DESCRIPTION OF THE TASK: Repeat exactly, and only, the lines from the line bearing "100: 0.065 -> 0.0852" through the end of the material. Do not copy the pictures.
# # #
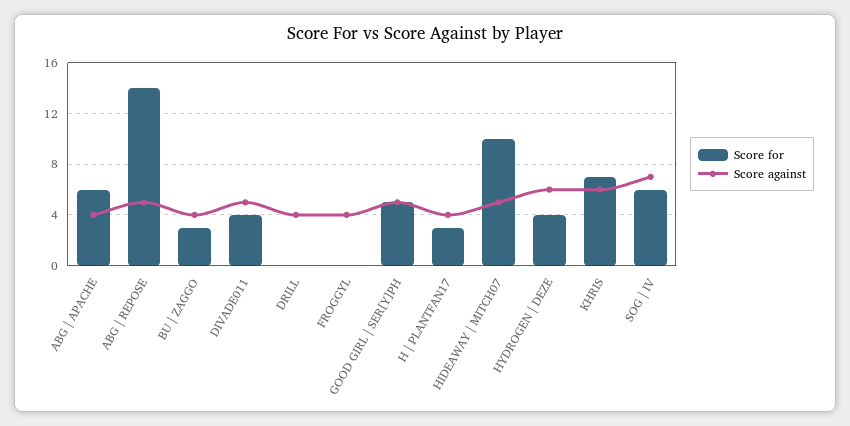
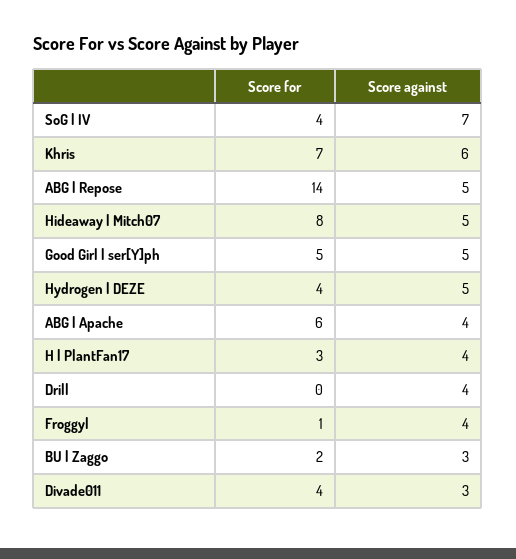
Score for, BU | ZAGGO: 3 -> 2
Score against, BU | ZAGGO: 4 -> 3
Score against, DIVADE011: 5 -> 3
Score for, FROGGYL: 0 -> 1
Score for, HIDEAWAY | MITCH07: 10 -> 8
Score against, HYDROGEN | DEZE: 6 -> 5
Score for, SOG | IV: 6 -> 4

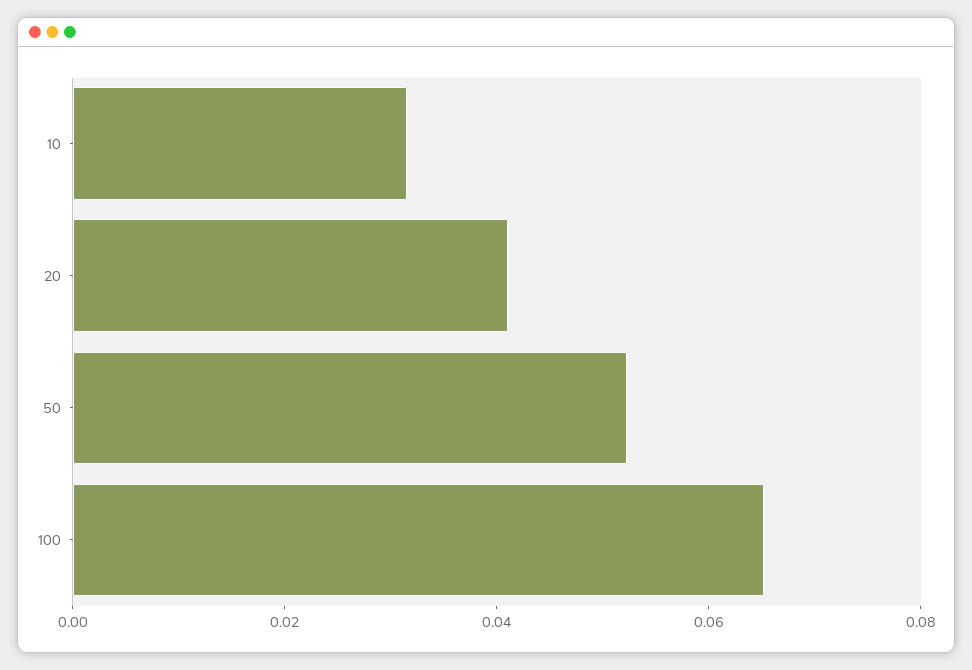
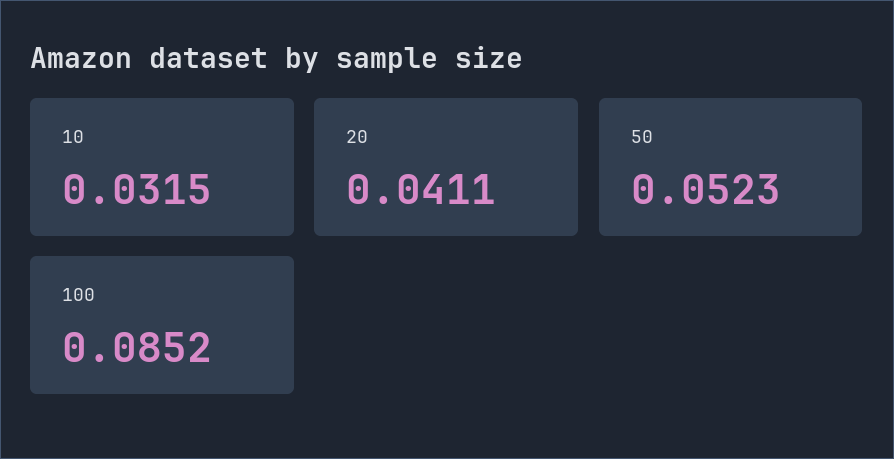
100: 0.065 -> 0.0852

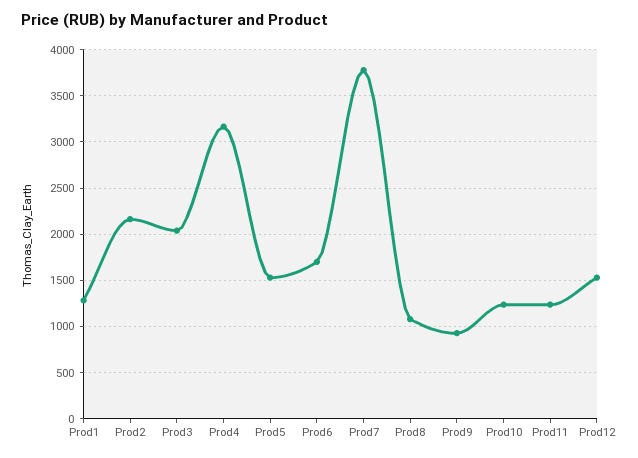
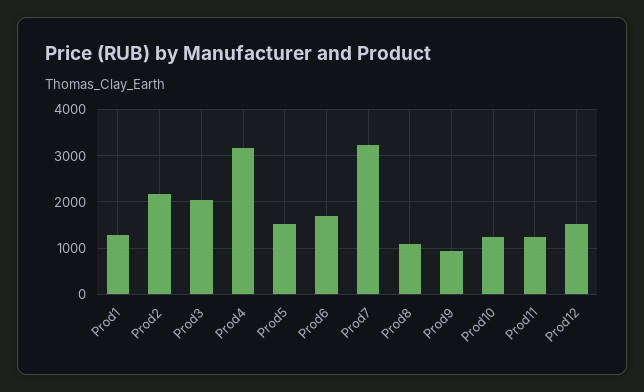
Prod7: 3800 -> 3200

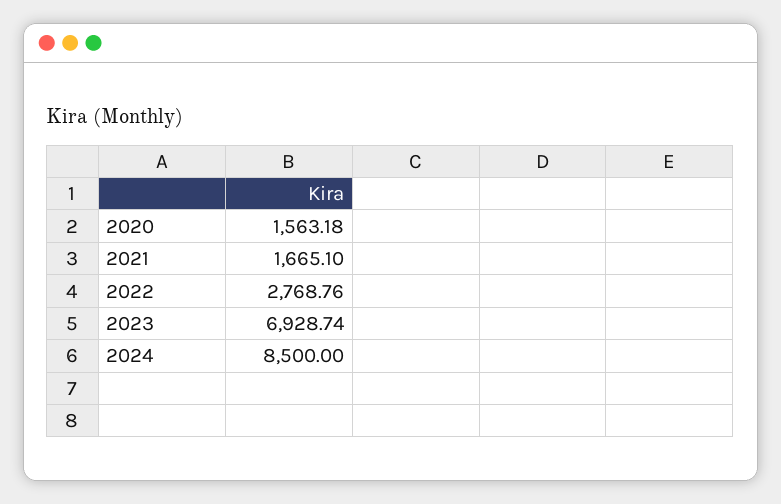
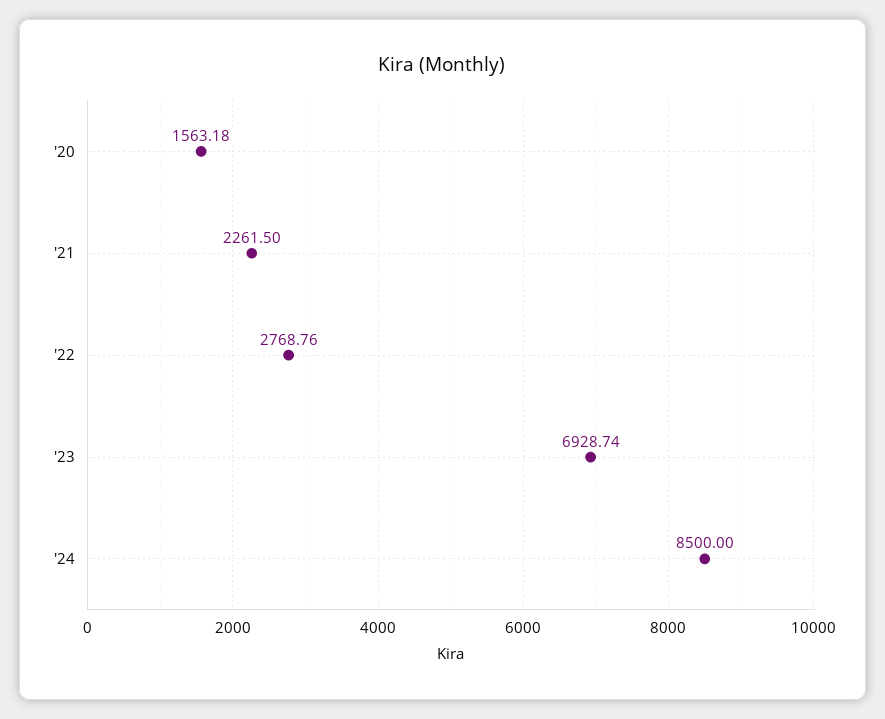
2021: 1665.1 -> 2261.5

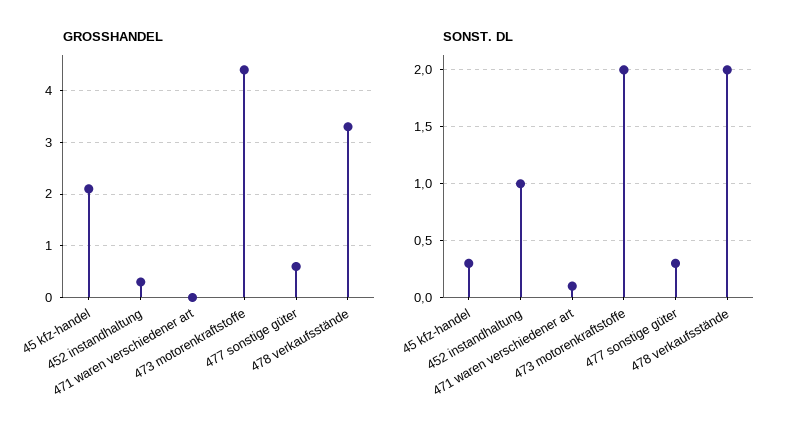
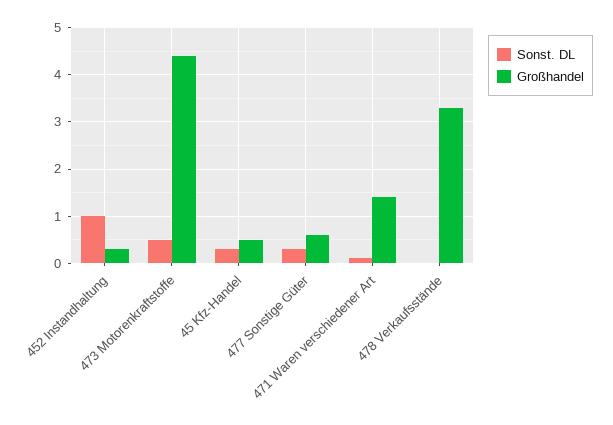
GROSSHANDEL, 45 kfz-handel: 2 -> 0.5
GROSSHANDEL, 471 waren verschiedener art: 0 -> 1.5
SONST. DL, 473 motorenkraftstoffe: 2 -> 0.5
SONST. DL, 478 verkaufsstände: 2 -> 0

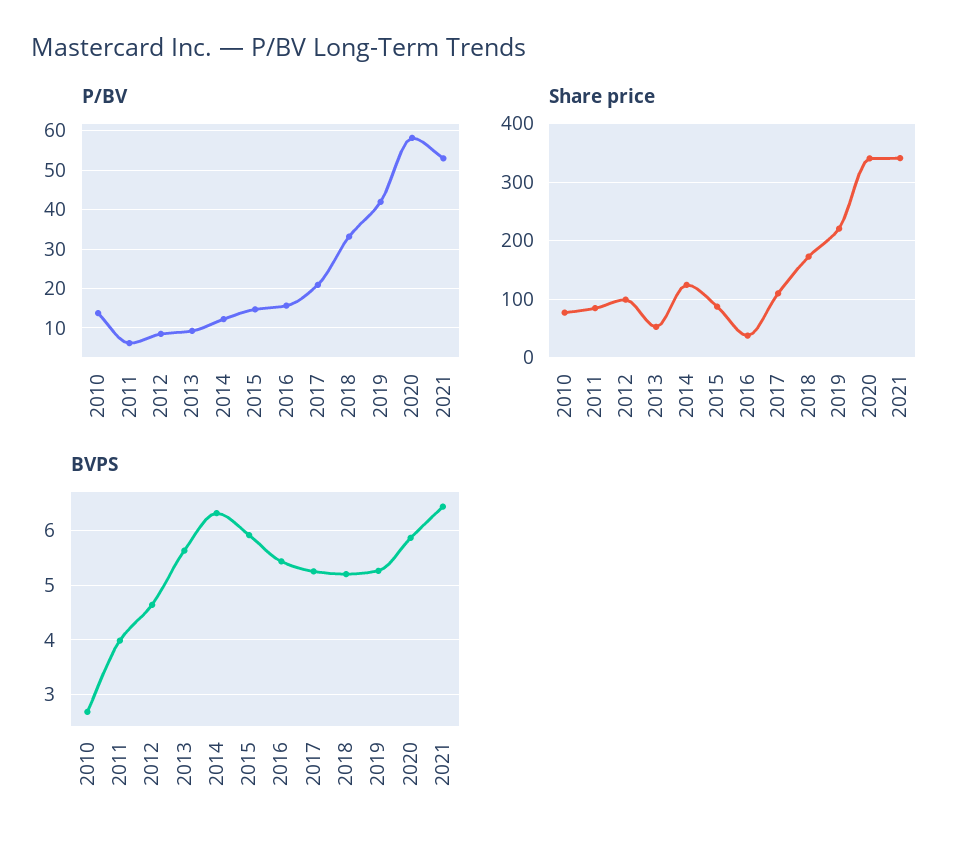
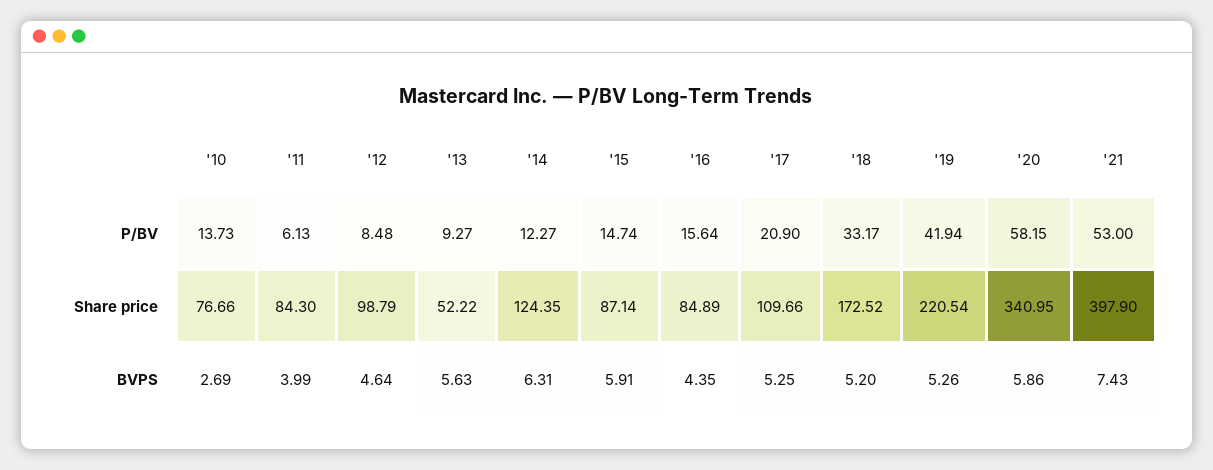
Share price, 2016: 40 -> 84.89
Share price, 2021: 340 -> 397.9
BVPS, 2016: 5.4 -> 4.35
BVPS, 2021: 6.4 -> 7.43

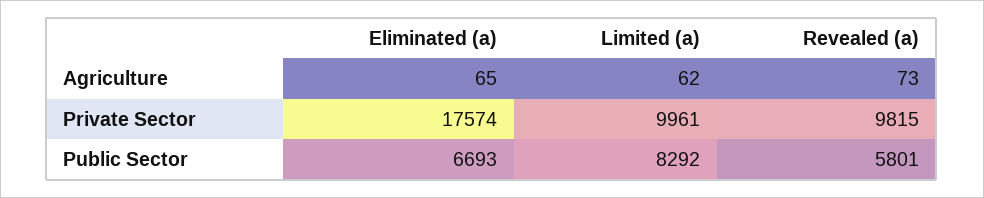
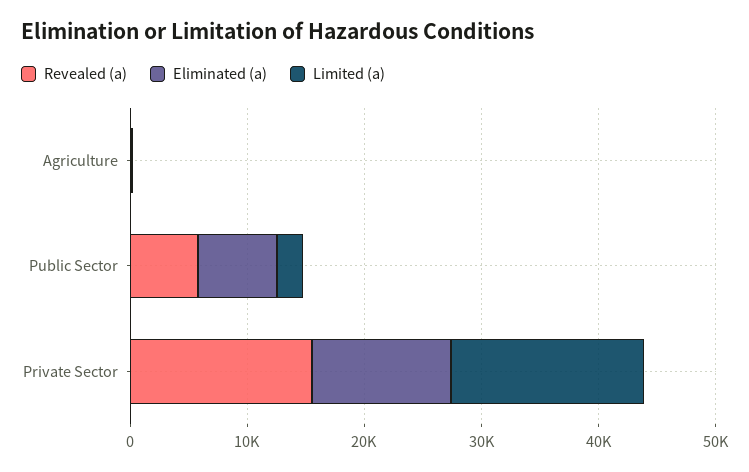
Eliminated (a), Private Sector: 17574 -> 12000
Limited (a), Private Sector: 9961 -> 16000
Revealed (a), Private Sector: 9815 -> 16000
Limited (a), Public Sector: 8292 -> 2000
# # #
FINISHED TASK:
100: 0.065 -> 0.0852

Prod7: 3800 -> 3200

2021: 1665.1 -> 2261.5

GROSSHANDEL, 45 kfz-handel: 2 -> 0.5
GROSSHANDEL, 471 waren verschiedener art: 0 -> 1.5
SONST. DL, 473 motorenkraftstoffe: 2 -> 0.5
SONST. DL, 478 verkaufsstände: 2 -> 0

Share price, 2016: 40 -> 84.89
Share price, 2021: 340 -> 397.9
BVPS, 2016: 5.4 -> 4.35
BVPS, 2021: 6.4 -> 7.43

Eliminated (a), Private Sector: 17574 -> 12000
Limited (a), Private Sector: 9961 -> 16000
Revealed (a), Private Sector: 9815 -> 16000
Limited (a), Public Sector: 8292 -> 2000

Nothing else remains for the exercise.